* [Problem details]: Can you put every line of text from the records below into a numbered list, skipping any blank lines and leaving the pictures out?

##### Source material

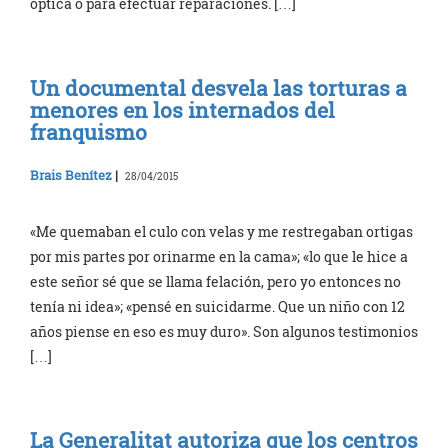
óptica o para efectuar reparaciones. […]
Un documental desvela las torturas a
menores en los internados del
franquismo
Brais Benítez
|
28/04/2015
«Me quemaban el culo con velas y me restregaban ortigas
por mis partes por orinarme en la cama»; «lo que le hice a
este señor sé que se llama felación, pero yo entonces no
tenía ni idea»; «pensé en suicidarme. Que un niño con 12
años piense en eso es muy duro». Son algunos testimonios
[…]
La Generalitat autoriza que los centros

##########

* [Answer to this problem]:
1. óptica o para efectuar reparaciones. […]
2. Un documental desvela las torturas a
3. menores en los internados del
4. franquismo
5. Brais Benítez
6. |
7. 28/04/2015
8. «Me quemaban el culo con velas y me restregaban ortigas
9. por mis partes por orinarme en la cama»; «lo que le hice a
10. este señor sé que se llama felación, pero yo entonces no
11. tenía ni idea»; «pensé en suicidarme. Que un niño con 12
12. años piense en eso es muy duro». Son algunos testimonios
13. […]
14. La Generalitat autoriza que los centros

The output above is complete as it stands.